Csuri received the Distinguished Research Award from The Ohio State University in 1983. He was the keynote speaker at Nicograph, Tokyo, Japan, 1984 and 1992, an international computer graphics conference. He co-founded Cranston / Csuri Productions, which produced animation for all three major U.S. television networks, commercial clients, and The Living Body, a series of 24 television programs which the BBC has distributed worldwide. The Visual Communications Congress, New York, gave him the Golden Eagle award in 1985.
He exhibited at the 42nd Biennale de Venezia, Italy, 1986 and the Smithsonian in Washinton D.C., 1990. Ars Electronica a major international competition on computers and the arts held in Austria each year, awarded him prizes in 1989 and 1990. (This competition is sponsored by Siemans with over $100,000 in prizes.)
Dr. Maurizio Calvesi, the highly regarded art historian and art critic wrote a very supportive commentary about his artwork in the prestigious Italian magazine Art and Dossier, November, 1990.
A Ph.d dissertation was completed on Charles Csuri's Art and Research at New York University in 1991. The dissertation documents the historical significance of Csuri's work and it represents the first attempt to develop a phenomenological tool for evaluating computer images.

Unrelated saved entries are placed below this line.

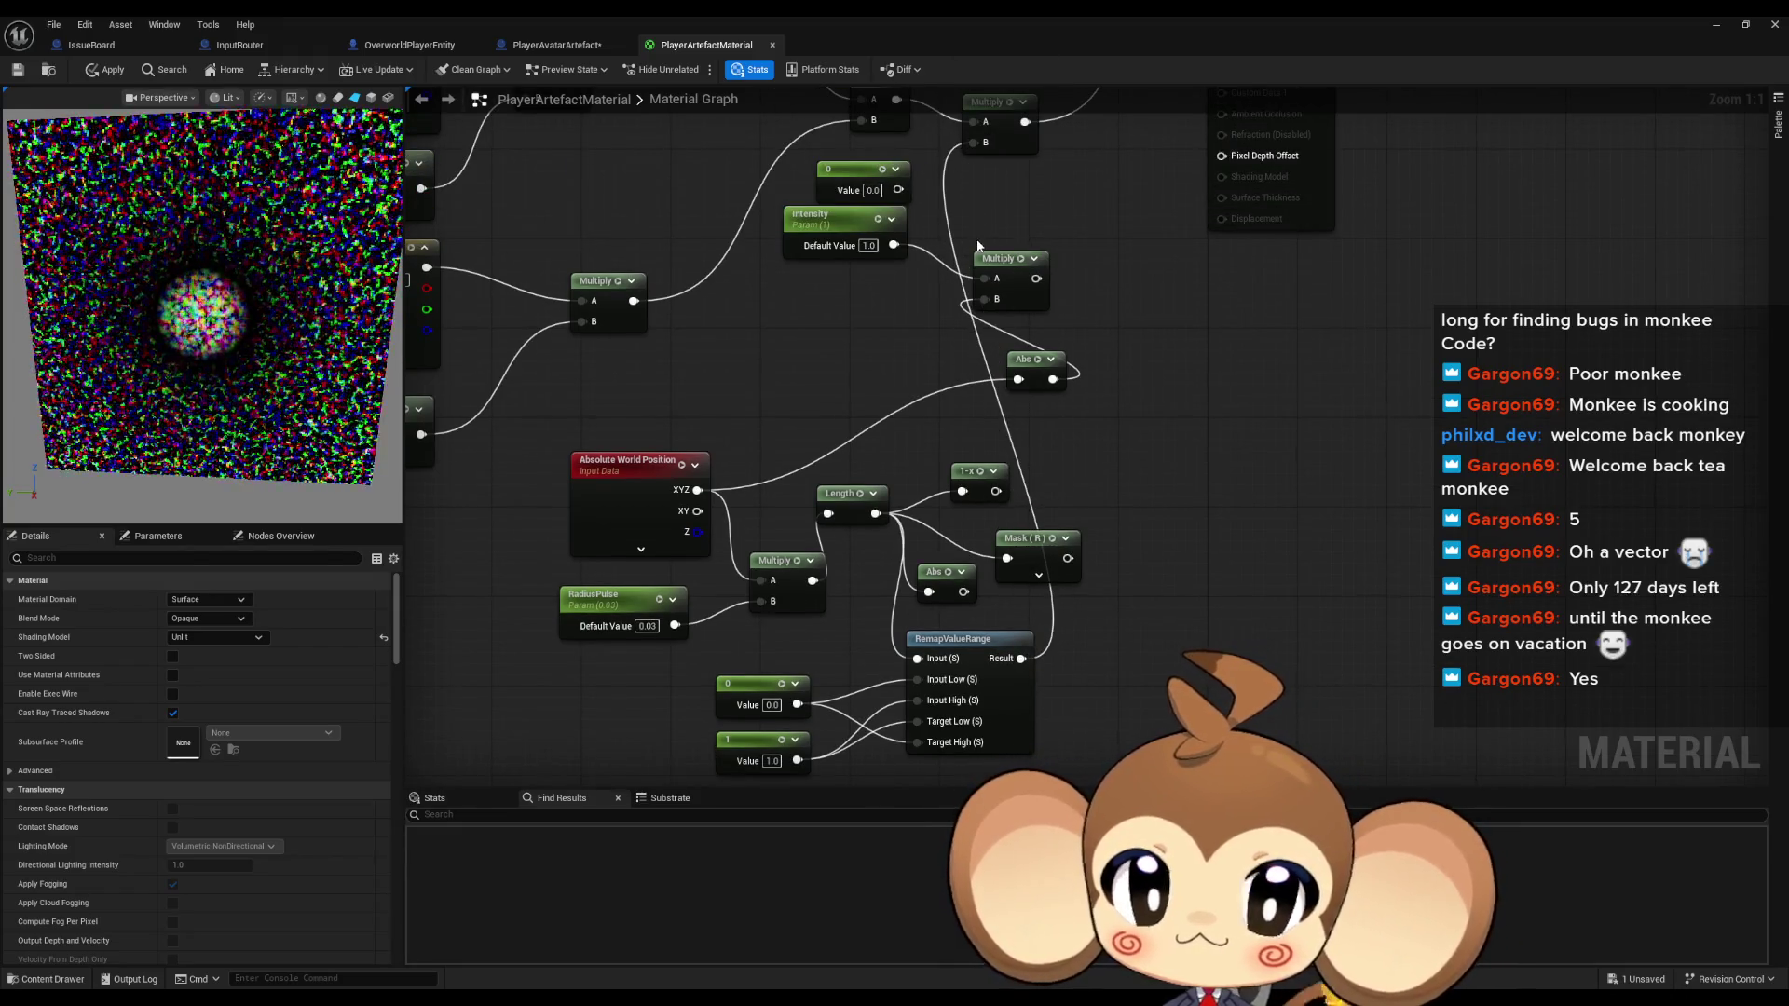
mouse_move(1037, 257)
left_mouse_down()
mouse_move(1021, 300)
mouse_move(936, 260)
mouse_move(920, 365)
mouse_move(939, 292)
mouse_move(970, 372)
mouse_move(960, 408)
mouse_move(974, 357)
left_mouse_up()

The Smithsonian Magazine, February, 1995 used one of his images for the cover and included a major article about his work and career. Siggraph the International Computer Graphics Conference in 1998 (50,000 attendees) exhibited his art work, used one of his images on the cover of their proceedings, and honored him at a special reception.
Siggraph has also offically recognized him as a computer graphics pioneer. A photographic portrait of Charles Csuri is now in the Computer Museum, Boston, Massachusetts.
Ohio State University awarded him the Joseph Sullivant Medal which is their highest honor. The award is made on the basis of alumni or a faculty member's work which has had a significant impact upon society. It is awarded only once every five years. The selection is made by a faculty committee as well as an external review committe.
Matthew Mirapaul of the New York Times wrote a review of Siggraph's Retrospective for Pioneer of Computer-Based Art. He included a statement by Barbara London of the Museum of Modern Art. "What [Csuri] did was way ahead of his time," said Barbara London, MOMA's associate curator of film and video. "I put him in a league with people like Ed Emshwiller, who came out of painting and science-fiction illustration. They really had a vision of how to use these tools."